» BRANO DI PARTENZA
○ ○ ○ ○

Non si conoscono riferimenti o dati sicuri sul fatto che nella zona, ove
ora sorge il borgo di Cevo, vi fossero siti
abitati o frequentati dagli antichi Camuni in età preistorica. Forse l'oggettiva difficoltà di raggiungere la Valle
di Saviore, valle laterale della Valle Camonica, ma molto isolata e a quote piuttosto elevate, rendeva il sito
isolato, inospitale e fuori dalle vie di comunicazione. In epoca post-romana Cevo doveva essere un piccolo
agglomerato di baite o di capanne di allevatori, forse stanziali, ma la sua collocazione geografica che lo ha
sempre reso la porta della Val Saviore ci permette di affermare che prima dell'anno mille esisteva certamente un
nucleo abitato. Questo è confermato anche da una data: il 1072 che appare scalfita sull'esterno di una vecchia
abitazione "casa Scolari" (detta "Cà del Tròs"). All'incirca alla stessa datazione si può far risalire anche
l'esistenza della attuale via Adamello (e dunque di altre abitazioni) che è posta nella parte più antica e
suggestiva del centro del paese. Intorno all'anno 1100 venne edificata la chiesetta di San Sisto, com'è
direttamente testimoniato dalla data del 1141 incisa su una cassetta delle elemosine. Altre due date sono
particolarmente significative per definire l'età e lo sviluppo dell'abitato di Cevo: sono scolpite sul fienile di Rò
(1226) e su un sasso al "Clèf de la Cèsa" (1274). Nel Medioevo, come per tutta la Valle Camonica, dopo che
Carlo Magno e i suoi successori avevano concesso ricchi appannaggi al ricco monastero francese di Tour, il
vescovo di Brescia, ottenendo il titolo di Duca della Valle Camonica, ottenne vasti infeudamenti e possedimenti
tanto che i Cevesi e quelli della Val Saviore erano tenuti a versare le decime alla Curia bresciana e, per ottenere
il diritto alla caccia, dovevano consegnare al vescovo alcune parti nobili degli animali selvatici, di grossa taglia,
uccisi (orsi e lupi che erano allora abbastanza abbondanti in tutta la zona). Per un lungo periodo, nel medio evo,
Cevo fu uno dei pochissimi paesi della Valle Camonica ad essere completamente esentato dalle pesanti
investiture feudali che il vescovo di Brescia assegnava ad alcune famiglie nobiliari camune e bresciane. Dal XIV
secolo, con tutta la Val Saviore, Cevo fu coinvolto nella lunga e anche cruenta lotta tra i Visconti, signori di
Milano e La Serenissima Repubblica Veneta. Le alterne vicende che, con divisioni profonde, in pochi anni videro
diverse occupazioni della Valle da una parte e dall'altra, portarono i rappresentanti sia Guelfi che Ghibellini di
Cevo (a dimostrazione che nel piccolo paese erano presenti entrambe le due fazioni) alla pacificazione tra i
partiti in lotta, col famoso giuramento sul Vangelo che avvenne al ponte Minerva, a sud di Breno: era il 31
dicembre 1397. Ma le cruente lotte tra i sostenitori di Venezia e di Milano continuarono a lungo e la fedeltà alla
Serenissima Repubblica di San Marco, durante i vari passaggi del dominio visconteo, valse agli abitanti di Cevo,
dal 23 dicembre 1448, l'esenzione da alcune pesanti imposte. Ai conti di Lodrone, Giorgio e Pietro, vista la loro
fedeltà alla causa veneziana, il 14 dicembre 1449 furono assegnati beni e possedimenti oltre che a Cimbergo (e
al suo importante castello), a Cemmo, Ceto e anche a Cevo e in Val Saviore. Le antiche tradizioni medievali che
vedevano le terre di Cevo libere da imposizioni curiali (decime e servitù parrocchiali) vennero ripristinate verso
la metà del 1500 e si ripeterono fino al 1633 quando si chiusero definitivamente con il vescovo Giustiniani. Le
calamità naturali sono sempre state tristi e fedeli compagne della lunga storia dei paesi della Valle Camonica
ma, tra le più gravi disgrazie camune va certamente annoverata quella enorme frana che travolse il paese di
Cevo in epoca imprecisata e che distrusse quasi tutto il vecchio borgo. A testimonianza di quel disastro tuttora
riaffiorano, durante dei lavori di scavo o degli sbancamenti, delle abitazioni sepolte. Come in altri paesi
arroccati sulle montagne delle valli alpine in cui le abitazioni erano quasi tutte costruite (fino al secolo scorso)

○ ○ ○ ○

» RIGHE DEL DATASET

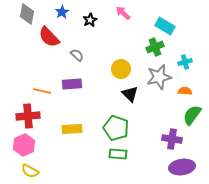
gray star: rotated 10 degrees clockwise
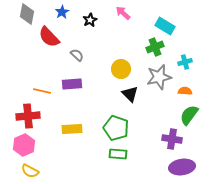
green semicircle: moved 3 px left
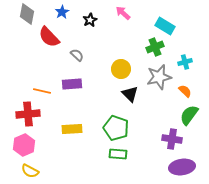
orange semicircle: rotated 40 degrees clockwise
red cross: moved 2 px up
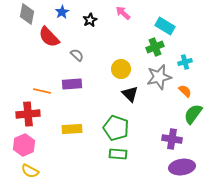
green semicircle: moved 4 px right, 1 px up
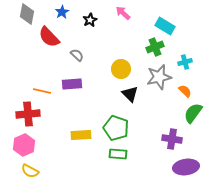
green semicircle: moved 1 px up
yellow rectangle: moved 9 px right, 6 px down
purple ellipse: moved 4 px right
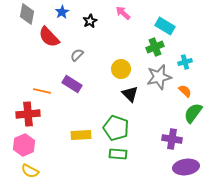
black star: moved 1 px down
gray semicircle: rotated 88 degrees counterclockwise
purple rectangle: rotated 36 degrees clockwise
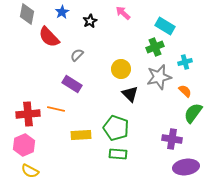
orange line: moved 14 px right, 18 px down
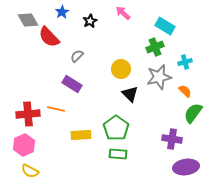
gray diamond: moved 1 px right, 6 px down; rotated 40 degrees counterclockwise
gray semicircle: moved 1 px down
green pentagon: rotated 15 degrees clockwise
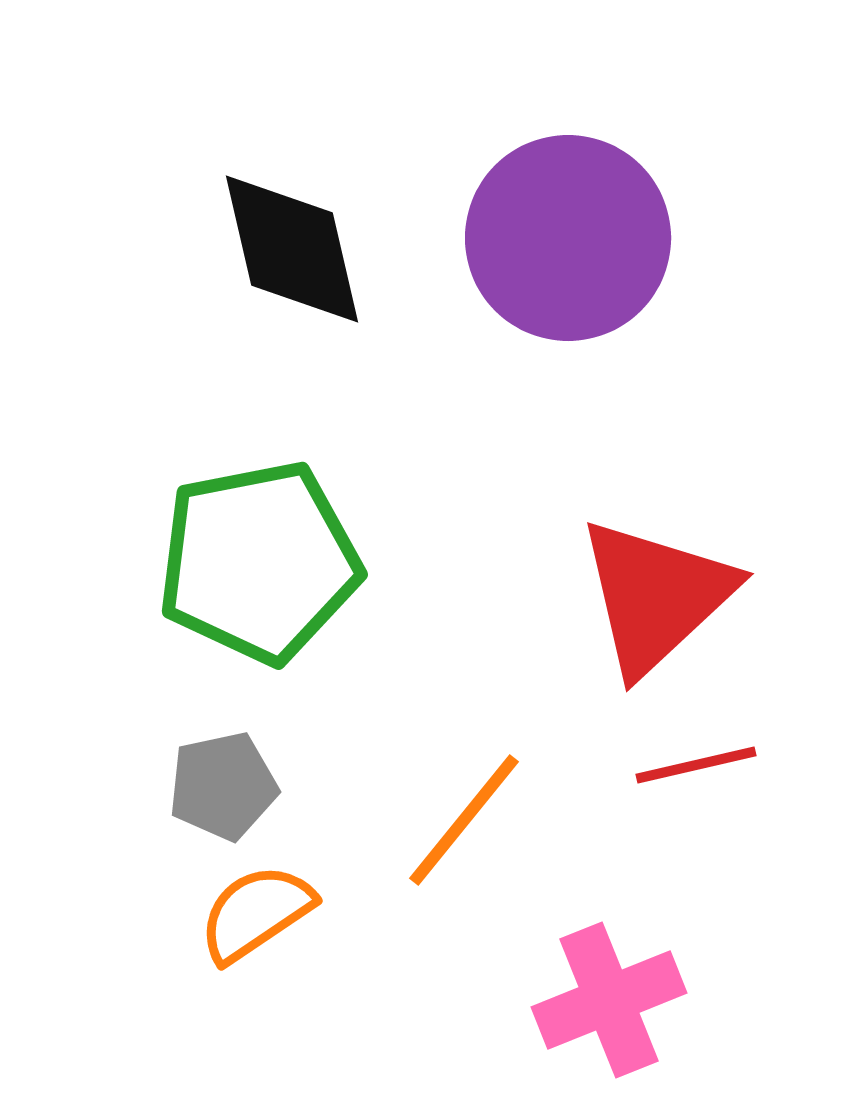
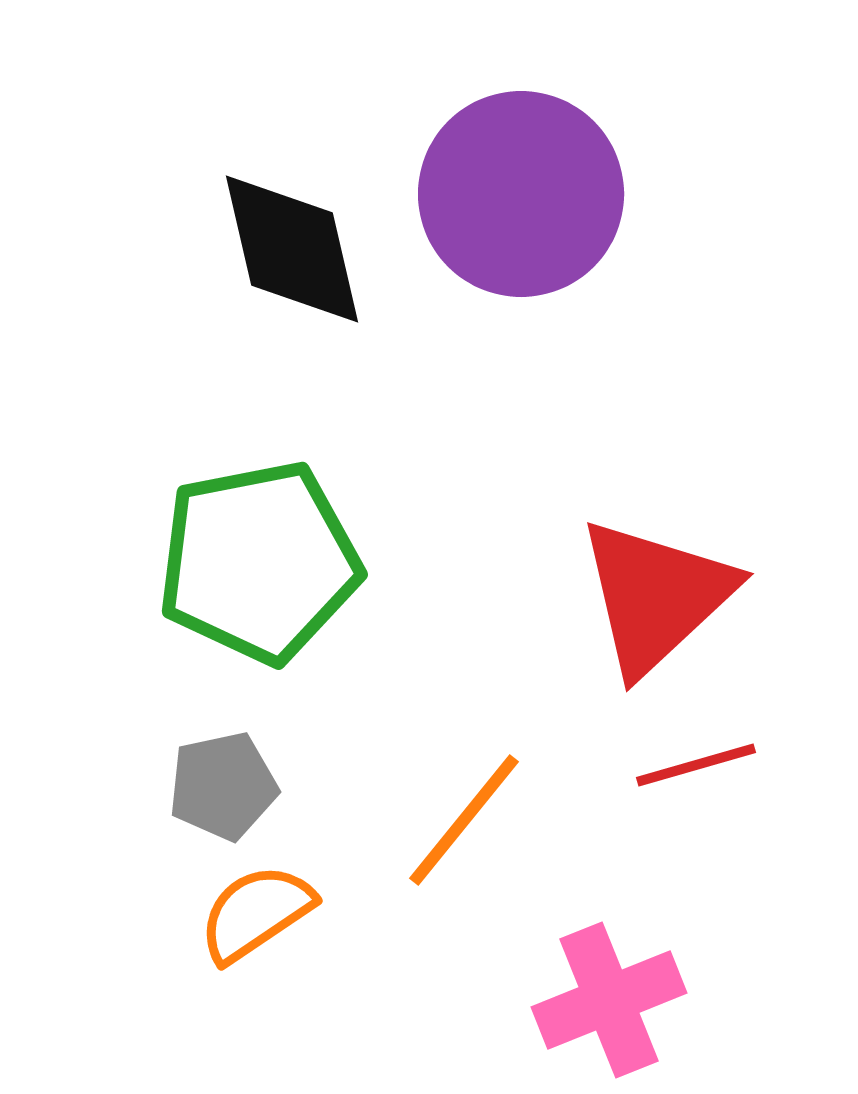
purple circle: moved 47 px left, 44 px up
red line: rotated 3 degrees counterclockwise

○ ○ ○ ○

» CONSEGNA 1
Elenca tutte le date incise, scalfite o scolpite che il brano sulla storia di Cevo riporta, indicando per ciascuna su che cosa si trova.
» CONSEGNA 2
Nelle righe, sostituisci "moved" con "shifted" nel tratto che si apre con la riga contenente "orange semicircle: rotated" e si chiude con quella contenente "purple rectangle: rotated", estremi compresi. Riporta solo quel tratto, senza altre modifiche e senza le immagini.

» RISULTATO ATTESO 1
- 1072: sull'esterno della vecchia abitazione "casa Scolari" (detta "Cà del Tròs")
- 1141: su una cassetta delle elemosine della chiesetta di San Sisto
- 1226: sul fienile di Rò
- 1274: su un sasso al "Clèf de la Cèsa"

» RISULTATO ATTESO 2
orange semicircle: rotated 40 degrees clockwise
red cross: shifted 2 px up
green semicircle: shifted 4 px right, 1 px up
green semicircle: shifted 1 px up
yellow rectangle: shifted 9 px right, 6 px down
purple ellipse: shifted 4 px right
black star: shifted 1 px down
gray semicircle: rotated 88 degrees counterclockwise
purple rectangle: rotated 36 degrees clockwise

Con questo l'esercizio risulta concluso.